Masci ascribes America’s failings to “fecklessness,” and if this seems harsh it is also understandable, given the scale of what awaits us in a superpower conflict. Understandable, too, is the desire to avoid the buzzsaw of modern combat with some combination of unconventional strategies and advanced technologies. However, both of these appeals to American ingenuity will waste our resources, time and talent unless the country is able to face its potential enemies with dominant numbers of equipment and trained personnel.

Taiwan by the Tail

There is no shortage of experts, many with substantial experience and pedigrees, who warn of a potential future war with China over Taiwan or with Russia, spinning out of Western military support for Ukraine. Given China’s growing economic and military capabilities, the former is the premier threat to the U.S. position as the dominant world power.

Though no one is yet banging a drum or starting a countdown, warnings about a potential war with China are everywhere in the media, white papers from think tanks and reports from Congress. The key issue hangs on the autonomy of Taiwan, which China’s President Xi Jinping has made his personal mission to abolish, through either peaceful or forceful means. At the same time, a cross-strait invasion of Taiwan by Chinese forces is unlikely to succeed if Taiwan resists and receives U.S. and allied support.

Most would agree that this is the state of affairs. Yet it must be said that if China did mount an invasion and the U.S. intervened, both sides would suffer shattering losses of life, ships and aircraft in the first days and weeks of the conflict. Wargames run by the Center for Strategic and International Studies project that the U.S. would succeed but experience death and destruction on a World War II scale (the losses of dozens of ships, hundreds of aircraft and thousands of servicemembers) and compressed in time, mostly due to the clouds of guided missiles used in the fray.

It should not be surprising that some U.S. leaders are balking at this. Members of Congress, Department of Defense officials and the national security think tank community are looking for ways to counter a cross-strait invasion without having to expend ships, planes and lives. One avenue counsels the U.S. and its allies to forgo a forward defense of Taiwan in favor of a blockade of China on the high seas. Another envisions turning the strait into a “hellscape” with swarms of aerial and naval drones to overwhelm a Chinese invasion force.

Neither of these alternatives is a substitute for forward defense of Taiwan by directly resisting an invasion, and neither will deter China unless backed by the threat of a forward defense. Samuel Byers, senior national security adviser at the Center for Maritime Strategy, warns that there won’t be any silver bullets in a war against China and that policymakers need to guard against the tendency to look for them.

“I worry that people in think tank land and some people in government try to come up with these ideas that if war started, we can blockade China as a shortcut because we control the high seas,” Byers said. “Or we don’t need to buy 10,000 anti-ship missiles tomorrow to fight within the first island chain, or worry about the U.S. Navy’s surface fleet because we’ll have Hellscape.”

By “first island chain,” Byers refers to the archipelago encompassing Japan, Taiwan, the Philippines and islands touching the South China Sea, which defines the front line of any likely U.S. conflict with China.

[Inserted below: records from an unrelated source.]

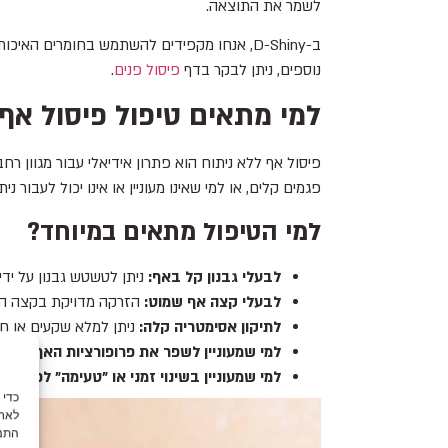
לשמר את התוצאה.
ב-D-Shiny, אנחו מקפידים להשתמש בחומרים ה
נוספים, ניתן לבקר בדף
פיסול פנים
.
למי מתאים טיפול פיסול אף
פיסול אף ללא ניתוח הוא פתרון אידיאלי עבור מגוון ר
פגמים קלים, או למי שאינו מעוניין או אינו יכול לעבור נית
למי הטיפול מתאים במיוחד?
לבעלי גבנון קל באף:
ניתן לטשטש גבנון על ידי 
לבעלי קצה אף שמוט:
הזרקה מדויקת בקצה האף
לתיקון אסימטריה קלה:
ניתן למלא שקעים או חוס
למי שמעוניין לשפר את פרופורציות האף:
במקרי
למי שמעוניין בשינוי זמני או "טעימה" לפני ניתו
לאחס
התנה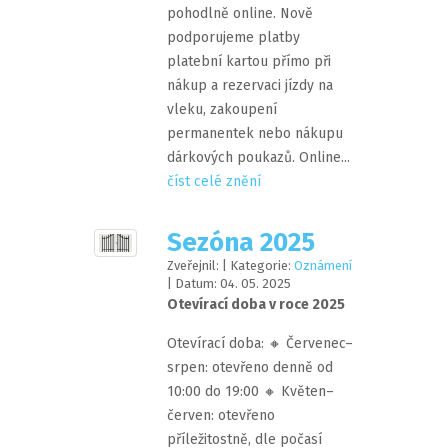
pohodlně online. Nově
podporujeme platby
platební kartou přímo při
nákup a rezervaci jízdy na
vleku, zakoupení
permanentek nebo nákupu
dárkových poukazů. Online...
číst celé znění
Sezóna 2025
Zveřejnil:
| Kategorie:
Oznámení
| Datum:
04
.
05
.
2025
Otevírací doba v roce 2025
Otevírací doba: 🔸 Červenec–
srpen: otevřeno denně od
10:00 do 19:00 🔸 Květen–
červen: otevřeno
příležitostně, dle počasí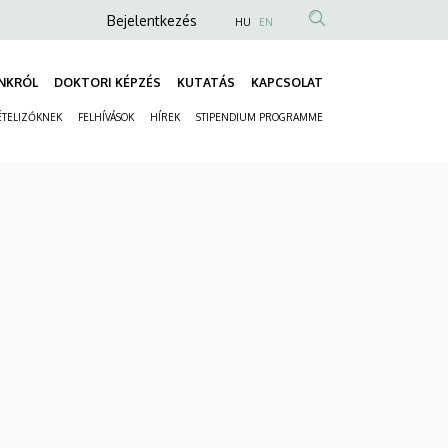
Anonim
Bejelentkezés
HU
EN
Felhasználói
fiók
NKRÓL
DOKTORI KÉPZÉS
KUTATÁS
KAPCSOLAT
Fő
menüje
ÉTELIZŐKNEK
FELHÍVÁSOK
HÍREK
STIPENDIUM PROGRAMME
navigáció
Másodlagos
navigáció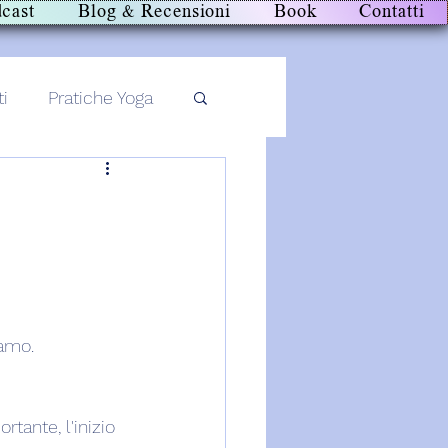
cast
Blog & Recensioni
Book
Contatti
ti
Pratiche Yoga
iamo.
tante, l'inizio 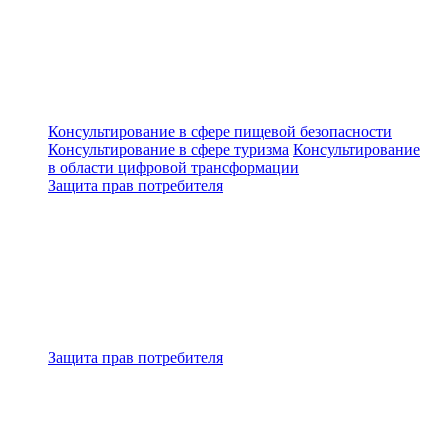
Консультирование в сфере пищевой безопасности
Консультирование в сфере туризма
Консультирование
в области цифровой трансформации
Защита прав потребителя
Защита прав потребителя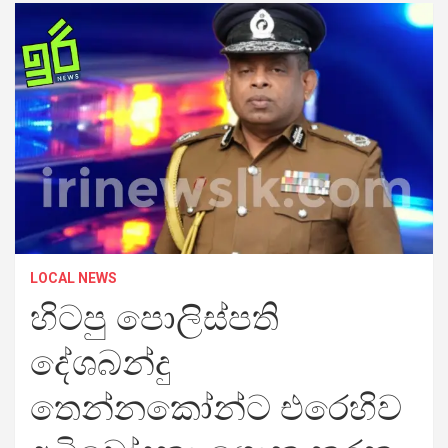
LOCAL NEWS
හිටපු පොලිස්පති
දේශබන්දු
තෙන්නකෝන්ට එරෙහිව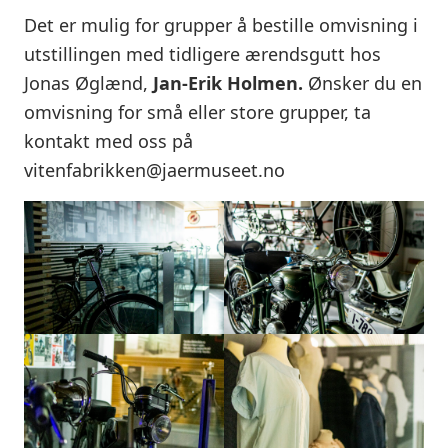
Det er mulig for grupper å bestille omvisning i
utstillingen med tidligere ærendsgutt hos
Jonas Øglænd,
Jan-Erik Holmen.
Ønsker du en
omvisning for små eller store grupper, ta
kontakt med oss på
vitenfabrikken@jaermuseet.no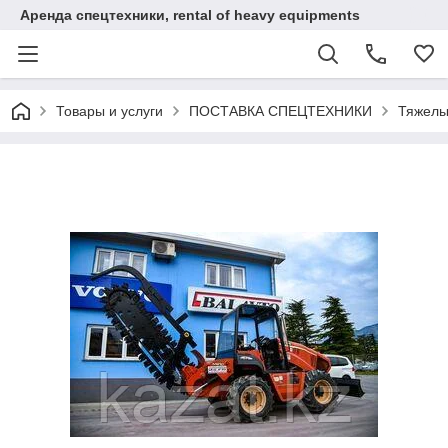
Аренда спецтехники, rental of heavy equipments
Товары и услуги
ПОСТАВКА СПЕЦТЕХНИКИ
Тяжелы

Without linking “silver bullet” thinking to any particular individuals, he nevertheless is concerned that ideas can take hold and put U.S. strategy and defense policy on the wrong track.

“You have to be careful about the mindset that people in D.C. and the foreign policy establishment have, even the unwritten or the unspoken assumptions, because these tangibly drive the budget that Congress passes and the decisions that senior leaders make,” he said. “There is a sort of silver bullet mindset. ‘Oh, this will do it.’ And that’s a tough habit to break, it seems.”